### Work to do
Write out the records below word for word, please.

— start of Dataset entries —

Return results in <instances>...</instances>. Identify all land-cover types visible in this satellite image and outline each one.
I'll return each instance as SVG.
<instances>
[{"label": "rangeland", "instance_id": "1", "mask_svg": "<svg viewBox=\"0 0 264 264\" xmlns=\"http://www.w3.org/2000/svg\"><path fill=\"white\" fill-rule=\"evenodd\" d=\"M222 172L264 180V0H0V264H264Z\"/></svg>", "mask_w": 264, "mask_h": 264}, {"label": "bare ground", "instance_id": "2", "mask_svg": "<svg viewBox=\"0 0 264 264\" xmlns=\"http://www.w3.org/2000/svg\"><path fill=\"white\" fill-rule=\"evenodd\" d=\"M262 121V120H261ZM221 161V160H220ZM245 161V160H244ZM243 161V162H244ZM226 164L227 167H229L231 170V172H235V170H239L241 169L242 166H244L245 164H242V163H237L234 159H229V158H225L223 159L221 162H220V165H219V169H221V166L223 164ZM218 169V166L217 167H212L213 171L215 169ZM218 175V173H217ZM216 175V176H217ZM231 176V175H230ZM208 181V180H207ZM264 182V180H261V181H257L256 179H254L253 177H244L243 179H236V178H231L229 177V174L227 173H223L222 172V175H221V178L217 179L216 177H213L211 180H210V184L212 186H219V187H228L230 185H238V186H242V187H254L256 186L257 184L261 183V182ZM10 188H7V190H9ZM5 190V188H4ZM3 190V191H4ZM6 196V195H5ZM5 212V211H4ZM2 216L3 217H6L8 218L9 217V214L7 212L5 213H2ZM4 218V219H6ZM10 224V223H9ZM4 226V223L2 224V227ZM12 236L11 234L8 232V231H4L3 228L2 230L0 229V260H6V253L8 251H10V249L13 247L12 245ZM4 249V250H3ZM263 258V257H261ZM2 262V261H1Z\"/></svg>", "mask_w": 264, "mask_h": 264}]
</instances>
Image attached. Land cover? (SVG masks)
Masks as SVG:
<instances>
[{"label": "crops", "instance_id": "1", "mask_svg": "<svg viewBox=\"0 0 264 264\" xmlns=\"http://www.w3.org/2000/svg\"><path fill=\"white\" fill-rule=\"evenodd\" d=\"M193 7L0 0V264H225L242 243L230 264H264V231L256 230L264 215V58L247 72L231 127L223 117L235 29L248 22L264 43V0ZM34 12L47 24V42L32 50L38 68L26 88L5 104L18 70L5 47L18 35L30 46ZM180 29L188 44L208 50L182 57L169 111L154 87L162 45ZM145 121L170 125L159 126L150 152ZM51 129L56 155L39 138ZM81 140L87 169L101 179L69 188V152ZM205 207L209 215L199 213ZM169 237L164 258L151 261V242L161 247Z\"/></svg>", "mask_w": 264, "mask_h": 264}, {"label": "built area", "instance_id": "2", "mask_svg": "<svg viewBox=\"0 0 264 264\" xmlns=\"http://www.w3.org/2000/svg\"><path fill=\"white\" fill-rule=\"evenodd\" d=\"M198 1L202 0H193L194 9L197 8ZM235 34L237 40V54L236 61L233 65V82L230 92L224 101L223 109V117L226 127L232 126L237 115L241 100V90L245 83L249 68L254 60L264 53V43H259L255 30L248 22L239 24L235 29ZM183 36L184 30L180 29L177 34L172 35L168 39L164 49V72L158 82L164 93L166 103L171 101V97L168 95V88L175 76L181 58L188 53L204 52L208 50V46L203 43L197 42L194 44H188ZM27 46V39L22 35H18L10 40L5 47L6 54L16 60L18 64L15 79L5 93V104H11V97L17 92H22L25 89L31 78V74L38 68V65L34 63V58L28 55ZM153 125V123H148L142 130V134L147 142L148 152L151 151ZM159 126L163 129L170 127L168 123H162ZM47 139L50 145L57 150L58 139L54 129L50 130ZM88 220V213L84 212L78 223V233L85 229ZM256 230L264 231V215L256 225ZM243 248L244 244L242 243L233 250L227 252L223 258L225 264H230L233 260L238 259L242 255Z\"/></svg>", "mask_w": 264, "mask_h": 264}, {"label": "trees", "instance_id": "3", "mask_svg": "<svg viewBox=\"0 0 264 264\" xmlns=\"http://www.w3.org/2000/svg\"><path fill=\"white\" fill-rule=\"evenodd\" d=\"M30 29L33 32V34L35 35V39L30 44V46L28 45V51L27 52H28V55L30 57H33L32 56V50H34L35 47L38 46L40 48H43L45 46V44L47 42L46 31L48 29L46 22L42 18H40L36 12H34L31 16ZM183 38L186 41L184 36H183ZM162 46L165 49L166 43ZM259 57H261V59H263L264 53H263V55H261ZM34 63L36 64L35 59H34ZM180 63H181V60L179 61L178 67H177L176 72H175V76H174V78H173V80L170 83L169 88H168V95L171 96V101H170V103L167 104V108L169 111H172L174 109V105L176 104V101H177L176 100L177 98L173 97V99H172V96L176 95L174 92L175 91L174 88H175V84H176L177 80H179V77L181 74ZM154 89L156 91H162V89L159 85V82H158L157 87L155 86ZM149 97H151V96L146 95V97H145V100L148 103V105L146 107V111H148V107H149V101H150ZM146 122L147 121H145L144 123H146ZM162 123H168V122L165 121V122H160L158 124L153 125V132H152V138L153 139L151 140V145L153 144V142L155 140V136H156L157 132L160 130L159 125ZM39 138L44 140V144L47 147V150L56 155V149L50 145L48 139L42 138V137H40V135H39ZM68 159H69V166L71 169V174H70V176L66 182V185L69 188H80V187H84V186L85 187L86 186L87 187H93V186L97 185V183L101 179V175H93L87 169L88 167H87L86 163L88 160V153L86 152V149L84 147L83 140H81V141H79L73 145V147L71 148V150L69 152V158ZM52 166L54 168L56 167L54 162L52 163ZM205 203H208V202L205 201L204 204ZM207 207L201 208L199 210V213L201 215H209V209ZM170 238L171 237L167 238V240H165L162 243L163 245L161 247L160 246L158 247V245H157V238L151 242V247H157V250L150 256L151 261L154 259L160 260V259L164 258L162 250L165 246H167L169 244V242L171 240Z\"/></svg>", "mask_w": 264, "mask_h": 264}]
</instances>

— end of Dataset entries —

### Exercise result
Return results in <instances>...</instances>. Identify all land-cover types visible in this satellite image and outline each one.
I'll return each instance as SVG.
<instances>
[{"label": "rangeland", "instance_id": "1", "mask_svg": "<svg viewBox=\"0 0 264 264\" xmlns=\"http://www.w3.org/2000/svg\"><path fill=\"white\" fill-rule=\"evenodd\" d=\"M222 172L264 180V0H0V264H264Z\"/></svg>", "mask_w": 264, "mask_h": 264}, {"label": "bare ground", "instance_id": "2", "mask_svg": "<svg viewBox=\"0 0 264 264\" xmlns=\"http://www.w3.org/2000/svg\"><path fill=\"white\" fill-rule=\"evenodd\" d=\"M262 121V120H261ZM221 161V160H220ZM245 161V160H244ZM243 161V162H244ZM226 164L227 167H229L231 170V172H235V170H239L241 169L242 166H244L245 164H242V163H237L234 159H229V158H225L223 159L221 162H220V165H219V169H221V166L223 164ZM218 169V166L217 167H212L213 171L215 169ZM218 175V173H217ZM216 175V176H217ZM231 176V175H230ZM208 181V180H207ZM264 182V180H261V181H257L256 179H254L253 177H244L243 179H236V178H231L229 177V174L227 173H223L222 172V175H221V178L217 179L216 177H213L211 180H210V184L212 186H219V187H228L230 185H238V186H242V187H254L256 186L257 184L261 183V182ZM10 188H7V190H9ZM5 190V188H4ZM3 190V191H4ZM6 196V195H5ZM5 212V211H4ZM2 216L3 217H6L8 218L9 217V214L7 212L5 213H2ZM4 218V219H6ZM10 224V223H9ZM4 226V223L2 224V227ZM12 236L11 234L8 232V231H4L3 228L2 230L0 229V260H6V253L8 251H10V249L13 247L12 245ZM4 249V250H3ZM263 258V257H261ZM2 262V261H1Z\"/></svg>", "mask_w": 264, "mask_h": 264}]
</instances>
Image attached. Land cover? (SVG masks)
Masks as SVG:
<instances>
[{"label": "crops", "instance_id": "1", "mask_svg": "<svg viewBox=\"0 0 264 264\" xmlns=\"http://www.w3.org/2000/svg\"><path fill=\"white\" fill-rule=\"evenodd\" d=\"M193 7L0 0V264H225L242 243L230 264H264V231L256 230L264 215V58L247 72L231 127L223 117L235 29L248 22L264 43V0ZM34 12L47 24V42L32 50L38 68L26 88L5 104L18 70L5 47L18 35L30 46ZM180 29L188 44L208 50L182 57L169 111L154 87L162 45ZM145 121L170 125L159 126L150 152ZM51 129L56 155L39 138ZM81 140L87 169L101 179L69 188V152ZM205 207L209 215L199 213ZM169 237L164 258L151 261V242L161 247Z\"/></svg>", "mask_w": 264, "mask_h": 264}, {"label": "built area", "instance_id": "2", "mask_svg": "<svg viewBox=\"0 0 264 264\" xmlns=\"http://www.w3.org/2000/svg\"><path fill=\"white\" fill-rule=\"evenodd\" d=\"M198 1L202 0H193L194 9L197 8ZM235 34L237 40V54L236 61L233 65V82L230 92L224 101L223 109V117L226 127L232 126L237 115L241 100V90L245 83L249 68L254 60L264 53V43H259L255 30L248 22L239 24L235 29ZM183 36L184 30L180 29L177 34L172 35L168 39L164 49V72L158 82L164 93L166 103L171 101V97L168 95V88L175 76L181 58L188 53L204 52L208 50V46L203 43L197 42L194 44H188ZM27 46V39L22 35H18L10 40L5 47L6 54L16 60L18 64L15 79L5 93V104H11V97L17 92H22L25 89L31 78V74L38 68V65L34 63V58L28 55ZM153 125V123H148L142 130V134L147 142L148 152L151 151ZM159 126L163 129L170 127L168 123H162ZM47 139L50 145L57 150L58 139L54 129L50 130ZM88 220V213L84 212L78 223V233L85 229ZM256 230L264 231V215L256 225ZM243 248L244 244L242 243L233 250L227 252L223 258L225 264H230L233 260L238 259L242 255Z\"/></svg>", "mask_w": 264, "mask_h": 264}, {"label": "trees", "instance_id": "3", "mask_svg": "<svg viewBox=\"0 0 264 264\" xmlns=\"http://www.w3.org/2000/svg\"><path fill=\"white\" fill-rule=\"evenodd\" d=\"M30 29L33 32V34L35 35V39L30 44V46L28 45V51L27 52H28V55L30 57H33L32 56V50H34L35 47L38 46L40 48H43L45 46V44L47 42L46 31L48 29L46 22L42 18H40L36 12H34L31 16ZM183 38L186 41L184 36H183ZM162 46L165 49L166 43ZM259 57H261V59H263L264 53H263V55H261ZM34 63L36 64L35 59H34ZM180 63H181V60L179 61L178 67H177L176 72H175V76H174V78H173V80L170 83L169 88H168V95L171 96V101H170V103L167 104V108L169 111H172L174 109V105L176 104V101H177L176 100L177 98L173 97V99H172V96L176 95L174 92L175 91L174 88H175V84H176L177 80H179V77L181 74ZM154 89L156 91H162V89L159 85V82H158L157 87L155 86ZM149 97H151V96L146 95V97H145V100L148 103V105L146 107V111H148V107H149V101H150ZM146 122L147 121H145L144 123H146ZM162 123H168V122L165 121V122H160L158 124L153 125V132H152V138L153 139L151 140V145L153 144V142L155 140V136H156L157 132L160 130L159 125ZM39 138L44 140V144L47 147V150L56 155V149L50 145L48 139L42 138V137H40V135H39ZM68 159H69V166L71 169V174H70V176L66 182V185L69 188H80V187H84V186L85 187L86 186L87 187H93V186L97 185V183L101 179V175H93L87 169L88 167H87L86 163L88 160V153L86 152V149L84 147L83 140H81V141H79L73 145V147L71 148V150L69 152V158ZM52 166L54 168L56 167L54 162L52 163ZM205 203H208V202L205 201L204 204ZM207 207L201 208L199 210V213L201 215H209V209ZM170 238L171 237L167 238V240H165L162 243L163 245L161 247L160 246L158 247V245H157V238L151 242V247H157V250L150 256L151 261L154 259L160 260V259L164 258L162 250L165 246H167L169 244V242L171 240Z\"/></svg>", "mask_w": 264, "mask_h": 264}]
</instances>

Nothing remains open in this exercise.